Home / Analysis / 'Morally wrong': landlord insurers' practices under spotlight
20 September 2021
Actions matter a whole lot more in the post-Hayne royal commission era, and promises to do right by consumers are no longer enough.
As Commissioner Kenneth Hayne puts it in his final report, to “act fairly” is one of six norms of conduct that is expected of financial services entities.
And right now, the general insurance industry is facing scrutiny over allegations that some insurers are “unfairly” going after tenants to recoup claims made on landlord insurance.

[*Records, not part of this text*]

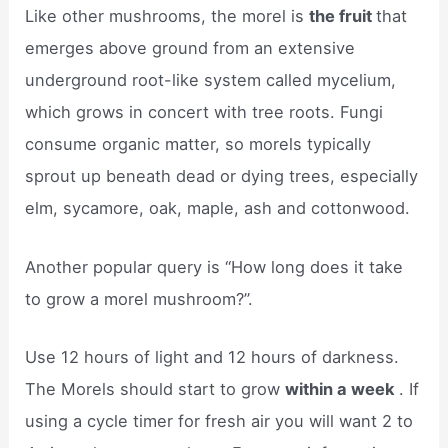
Like other mushrooms, the morel is
the fruit
that
emerges above ground from an extensive
underground root-like system called mycelium,
which grows in concert with tree roots. Fungi
consume organic matter, so morels typically
sprout up beneath dead or dying trees, especially
elm, sycamore, oak, maple, ash and cottonwood.
Another popular query is “How long does it take
to grow a morel mushroom?”.
Use 12 hours of light and 12 hours of darkness.
The Morels should start to grow
within a week
. If
using a cycle timer for fresh air you will want 2 to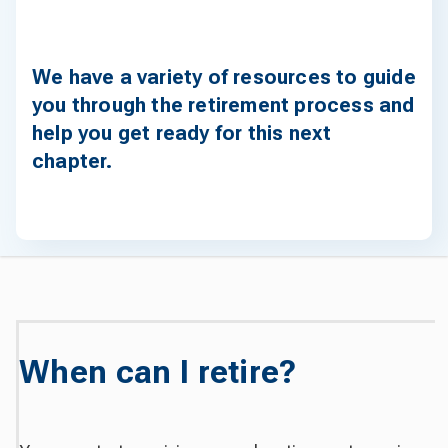
We have a variety of resources to guide
you through the retirement process and
help you get ready for this next
chapter.
When can I retire?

Consumer advocates WEstjustice and Choice say they have carried out investigations and found anecdotal evidence of renters facing demands to pay for accidental or unintentional damage caused during their stay.
This can be incredibly stressful for those targeted, who are often financially vulnerable, the consumer groups say.
“I think [insurers] are definitely treading the line with this conduct,” WEstjustice Acting Legal Director Matthew Martin told insuranceNEWS.com.au.
“And we also don’t think it’s morally right for the landlord insurers to be pursuing renters for damage that’s not intentionally or maliciously incurred by them.”
That’s true. But anecdotal evidence is a very flimsy base on which to build allegations that aren’t all that new. Every insurance company employs specialists to recover losses, and nobody likes it. But it’s a standard practice, and an essential one.
However, the consumer groups say that in some cases they have examined insurers provided no evidence of liability on the part of tenants. They say it is also “not unusual” to see insurers using “pressure tactics” such as hiring a debt collection agency or having a lawyer send a letter of demand to tenants.
In one such case a new migrant to Australia received a $133,000-plus bill for a fire in a Sydney apartment in January last year. The consumer advocates say the fire department determined an “electrical fault” caused the blaze – the man had left an e-cigarette charging and gone out when the incident happened.
The bill came in August from a debt collector acting on behalf of Longitude Insurance, which is backed by Chubb. An accompanying letter said “it is our opinion that you were responsible for the incident” and “as such we look to you for reimbursement of our client’s loss”.
In another case, a Victorian couple received a letter in June from Suncorp-owned GIO giving them 14 days to pay almost $78,000 for a fire that occurred last year at a property they were renting. The letter, the tenants say, made no reference to any assessment of liability, law or negligence.
insuranceNEWS.com.au understands the latter issue has been settled, with Suncorp waiving its payment demand after it spoke with the couple, who provided more details.
Suncorp says it will always look to speak with tenants to discuss incidents and to understand their individual circumstances. “This helps us to identify people that may be experiencing financial hardship or vulnerability, and where we may be able to provide assistance,” a company spokesman said.
The Insurance Council of Australia (ICA) says the peak body and its members “take seriously” the concerns raised by Choice and WEstjustice.
An ICA spokesman says it is “carefully considering” the advocates’ issues with its members, and is working on it using specialist expertise.
“We will continue to engage with consumer organisations including WEstjustice as we work through the issue,” the spokesman told insuranceNEWS.com.au.
Chubb does not comment on individual cases, but a spokesman says the subject of recovery actions in relation to tenants is being discussed between Choice and the ICA’s Consumer Advisory Committee.
“Chubb, as a member of ICA, is participating in these discussions,” the spokesman told insuranceNEWS.com.au. He says the business takes seriously its obligations to operate within the regulatory framework for recovery actions and continuously looks to improve its processes and those of the parties it engages with.
While the consumer advocates have made a point of emphasising that not every landlord insurer is “unfairly” chasing tenants for accidental or unintentional damage, they have ratcheted up their calls for action.
A campaign to ban insurers from aggressive approaches to tenants, and a complaint about the alleged practices has been lodged with the Australian Securities and Investments Commission (ASIC).
ASIC says in an email to insuranceNEWS.com.au that it is “considering the issue”.
“We are also talking to other regulators as the issue raises broader issues including property and tenancy law, as well as the Australian consumer law,” the corporate watchdog says.
The general insurance industry has worked hard to improve its approach to consumers since the Hayne royal commission. ICA points out the updated General Insurance Code of Practice, introduced on July 1, contains more customer-centric provisions such as cost transparency as well as accountability for distributors and service suppliers.
The code sets the standards that insurers agree to meet when interacting with their customers, committing to openness, fairness and honesty in all their dealings with consumers, the ICA spokesman said.
There is also independent enforcement through the Code Governance Committee, which can impose tough sanctions for breaches.
But with ASIC now considering the matter, the industry has been put on notice. In the post-Hayne new world order, words must be backed up by actions.